• _INPUT DATA_:
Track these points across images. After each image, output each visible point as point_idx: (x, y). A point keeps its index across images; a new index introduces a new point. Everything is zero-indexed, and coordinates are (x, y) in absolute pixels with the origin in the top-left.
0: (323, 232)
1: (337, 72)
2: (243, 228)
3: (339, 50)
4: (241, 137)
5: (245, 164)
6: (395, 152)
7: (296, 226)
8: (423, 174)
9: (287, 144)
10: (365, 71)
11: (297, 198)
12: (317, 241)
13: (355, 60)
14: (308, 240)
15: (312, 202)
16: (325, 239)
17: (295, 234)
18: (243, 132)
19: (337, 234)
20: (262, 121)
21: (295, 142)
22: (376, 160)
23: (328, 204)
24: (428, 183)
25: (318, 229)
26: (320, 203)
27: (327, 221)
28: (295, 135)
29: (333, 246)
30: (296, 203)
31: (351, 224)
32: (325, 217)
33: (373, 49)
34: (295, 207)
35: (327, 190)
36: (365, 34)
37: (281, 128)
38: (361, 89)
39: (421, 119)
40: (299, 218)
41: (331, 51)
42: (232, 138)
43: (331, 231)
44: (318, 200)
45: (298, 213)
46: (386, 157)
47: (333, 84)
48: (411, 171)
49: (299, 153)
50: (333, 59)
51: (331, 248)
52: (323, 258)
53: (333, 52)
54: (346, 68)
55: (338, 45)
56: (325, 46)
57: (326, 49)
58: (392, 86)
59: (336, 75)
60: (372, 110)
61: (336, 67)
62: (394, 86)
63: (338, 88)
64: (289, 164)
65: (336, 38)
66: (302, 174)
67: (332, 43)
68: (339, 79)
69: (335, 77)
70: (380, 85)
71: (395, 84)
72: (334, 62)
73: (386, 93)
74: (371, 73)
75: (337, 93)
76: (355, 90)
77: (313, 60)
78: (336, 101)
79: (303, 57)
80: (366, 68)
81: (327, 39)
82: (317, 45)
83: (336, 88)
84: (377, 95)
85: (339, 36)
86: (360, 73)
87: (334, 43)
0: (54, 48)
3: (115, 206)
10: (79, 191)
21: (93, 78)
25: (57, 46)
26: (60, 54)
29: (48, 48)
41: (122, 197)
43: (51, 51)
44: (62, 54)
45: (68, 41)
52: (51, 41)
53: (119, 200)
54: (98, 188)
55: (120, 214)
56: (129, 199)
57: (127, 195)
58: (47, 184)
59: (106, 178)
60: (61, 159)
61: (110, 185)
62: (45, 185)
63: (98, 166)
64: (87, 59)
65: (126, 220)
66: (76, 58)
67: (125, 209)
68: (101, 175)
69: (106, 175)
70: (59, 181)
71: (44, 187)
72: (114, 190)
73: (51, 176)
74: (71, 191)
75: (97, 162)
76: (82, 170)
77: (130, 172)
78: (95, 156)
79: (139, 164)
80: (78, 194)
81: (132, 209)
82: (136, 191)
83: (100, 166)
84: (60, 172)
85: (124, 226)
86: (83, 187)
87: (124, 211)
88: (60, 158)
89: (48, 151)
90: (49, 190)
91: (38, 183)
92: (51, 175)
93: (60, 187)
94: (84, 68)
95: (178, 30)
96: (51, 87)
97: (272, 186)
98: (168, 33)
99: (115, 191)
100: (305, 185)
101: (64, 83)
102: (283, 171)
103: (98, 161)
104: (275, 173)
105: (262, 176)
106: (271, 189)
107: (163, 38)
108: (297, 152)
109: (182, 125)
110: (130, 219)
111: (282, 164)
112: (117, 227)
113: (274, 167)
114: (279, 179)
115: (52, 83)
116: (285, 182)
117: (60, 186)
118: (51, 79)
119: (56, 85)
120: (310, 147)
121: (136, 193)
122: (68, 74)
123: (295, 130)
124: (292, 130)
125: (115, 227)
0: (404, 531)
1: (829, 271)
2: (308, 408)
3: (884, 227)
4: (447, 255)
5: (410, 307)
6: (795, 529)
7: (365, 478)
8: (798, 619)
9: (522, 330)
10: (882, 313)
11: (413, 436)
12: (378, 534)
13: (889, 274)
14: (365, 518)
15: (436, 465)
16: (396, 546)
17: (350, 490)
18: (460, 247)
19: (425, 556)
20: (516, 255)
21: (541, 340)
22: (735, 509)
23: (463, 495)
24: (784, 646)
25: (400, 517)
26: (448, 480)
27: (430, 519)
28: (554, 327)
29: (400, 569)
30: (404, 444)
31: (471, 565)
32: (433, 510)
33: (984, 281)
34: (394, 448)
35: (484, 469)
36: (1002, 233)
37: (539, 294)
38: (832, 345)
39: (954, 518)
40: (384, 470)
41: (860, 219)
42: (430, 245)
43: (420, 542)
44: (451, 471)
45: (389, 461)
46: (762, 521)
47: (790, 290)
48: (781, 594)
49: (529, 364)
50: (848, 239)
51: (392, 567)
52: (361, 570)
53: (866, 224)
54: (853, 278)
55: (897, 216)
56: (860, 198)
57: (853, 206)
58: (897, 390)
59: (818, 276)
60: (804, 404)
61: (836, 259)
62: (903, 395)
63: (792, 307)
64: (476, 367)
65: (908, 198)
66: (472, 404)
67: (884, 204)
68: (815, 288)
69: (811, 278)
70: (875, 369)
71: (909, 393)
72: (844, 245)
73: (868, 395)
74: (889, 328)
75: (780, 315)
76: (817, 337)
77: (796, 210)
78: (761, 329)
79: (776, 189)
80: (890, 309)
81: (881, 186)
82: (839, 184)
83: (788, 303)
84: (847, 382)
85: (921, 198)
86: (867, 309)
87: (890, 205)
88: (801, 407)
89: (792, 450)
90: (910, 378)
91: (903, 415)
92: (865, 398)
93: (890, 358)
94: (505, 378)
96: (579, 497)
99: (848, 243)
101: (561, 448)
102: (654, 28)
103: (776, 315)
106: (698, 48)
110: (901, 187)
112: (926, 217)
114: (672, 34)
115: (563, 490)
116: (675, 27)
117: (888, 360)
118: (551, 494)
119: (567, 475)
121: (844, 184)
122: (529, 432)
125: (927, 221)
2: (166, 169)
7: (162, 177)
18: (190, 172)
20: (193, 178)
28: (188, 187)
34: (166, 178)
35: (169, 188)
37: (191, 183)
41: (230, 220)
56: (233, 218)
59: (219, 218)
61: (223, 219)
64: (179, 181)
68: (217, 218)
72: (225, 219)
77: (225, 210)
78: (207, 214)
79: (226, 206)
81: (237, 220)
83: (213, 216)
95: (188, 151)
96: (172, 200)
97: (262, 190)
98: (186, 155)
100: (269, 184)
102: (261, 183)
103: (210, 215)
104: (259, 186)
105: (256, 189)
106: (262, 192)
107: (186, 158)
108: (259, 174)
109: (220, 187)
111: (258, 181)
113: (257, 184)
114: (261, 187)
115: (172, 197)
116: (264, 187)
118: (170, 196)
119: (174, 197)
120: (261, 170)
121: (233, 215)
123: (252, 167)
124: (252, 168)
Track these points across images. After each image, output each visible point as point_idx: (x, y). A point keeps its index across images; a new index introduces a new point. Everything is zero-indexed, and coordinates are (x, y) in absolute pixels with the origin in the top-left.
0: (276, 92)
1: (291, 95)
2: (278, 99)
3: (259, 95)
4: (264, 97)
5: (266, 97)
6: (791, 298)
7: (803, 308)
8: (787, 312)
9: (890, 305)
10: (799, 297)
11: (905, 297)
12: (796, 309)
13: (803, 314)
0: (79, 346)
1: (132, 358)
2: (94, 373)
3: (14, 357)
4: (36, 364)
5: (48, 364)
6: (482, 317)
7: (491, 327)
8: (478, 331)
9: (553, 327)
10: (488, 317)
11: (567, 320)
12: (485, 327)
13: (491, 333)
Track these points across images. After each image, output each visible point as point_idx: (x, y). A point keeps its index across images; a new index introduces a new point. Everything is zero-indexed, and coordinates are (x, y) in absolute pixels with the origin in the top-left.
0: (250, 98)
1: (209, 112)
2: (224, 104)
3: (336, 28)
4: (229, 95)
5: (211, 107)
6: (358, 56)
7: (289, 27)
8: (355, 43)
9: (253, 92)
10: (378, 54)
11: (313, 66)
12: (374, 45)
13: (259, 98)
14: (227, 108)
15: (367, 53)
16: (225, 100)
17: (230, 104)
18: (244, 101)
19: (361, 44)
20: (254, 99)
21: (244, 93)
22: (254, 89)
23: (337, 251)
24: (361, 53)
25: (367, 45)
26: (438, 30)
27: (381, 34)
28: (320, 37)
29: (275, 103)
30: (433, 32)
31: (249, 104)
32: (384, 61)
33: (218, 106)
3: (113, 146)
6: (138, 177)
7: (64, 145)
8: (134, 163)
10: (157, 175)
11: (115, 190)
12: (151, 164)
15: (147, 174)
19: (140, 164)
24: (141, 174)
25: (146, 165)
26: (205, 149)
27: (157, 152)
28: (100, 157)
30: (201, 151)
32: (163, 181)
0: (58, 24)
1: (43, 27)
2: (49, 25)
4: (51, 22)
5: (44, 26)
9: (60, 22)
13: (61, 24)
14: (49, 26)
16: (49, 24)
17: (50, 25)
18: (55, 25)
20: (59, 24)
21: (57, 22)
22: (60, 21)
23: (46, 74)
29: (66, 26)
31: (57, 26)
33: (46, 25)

• _TASK DETAILS_: Repeat the rows from the start up to and including the line with "79: (303, 57)", swapping "top-left" for "upper-left" and leaving every other character unchanged.

• _EXERCISE ANSWER_:
Track these points across images. After each image, output each visible point as point_idx: (x, y). A point keeps its index across images; a new index introduces a new point. Everything is zero-indexed, and coordinates are (x, y) in absolute pixels with the origin in the upper-left.
0: (323, 232)
1: (337, 72)
2: (243, 228)
3: (339, 50)
4: (241, 137)
5: (245, 164)
6: (395, 152)
7: (296, 226)
8: (423, 174)
9: (287, 144)
10: (365, 71)
11: (297, 198)
12: (317, 241)
13: (355, 60)
14: (308, 240)
15: (312, 202)
16: (325, 239)
17: (295, 234)
18: (243, 132)
19: (337, 234)
20: (262, 121)
21: (295, 142)
22: (376, 160)
23: (328, 204)
24: (428, 183)
25: (318, 229)
26: (320, 203)
27: (327, 221)
28: (295, 135)
29: (333, 246)
30: (296, 203)
31: (351, 224)
32: (325, 217)
33: (373, 49)
34: (295, 207)
35: (327, 190)
36: (365, 34)
37: (281, 128)
38: (361, 89)
39: (421, 119)
40: (299, 218)
41: (331, 51)
42: (232, 138)
43: (331, 231)
44: (318, 200)
45: (298, 213)
46: (386, 157)
47: (333, 84)
48: (411, 171)
49: (299, 153)
50: (333, 59)
51: (331, 248)
52: (323, 258)
53: (333, 52)
54: (346, 68)
55: (338, 45)
56: (325, 46)
57: (326, 49)
58: (392, 86)
59: (336, 75)
60: (372, 110)
61: (336, 67)
62: (394, 86)
63: (338, 88)
64: (289, 164)
65: (336, 38)
66: (302, 174)
67: (332, 43)
68: (339, 79)
69: (335, 77)
70: (380, 85)
71: (395, 84)
72: (334, 62)
73: (386, 93)
74: (371, 73)
75: (337, 93)
76: (355, 90)
77: (313, 60)
78: (336, 101)
79: (303, 57)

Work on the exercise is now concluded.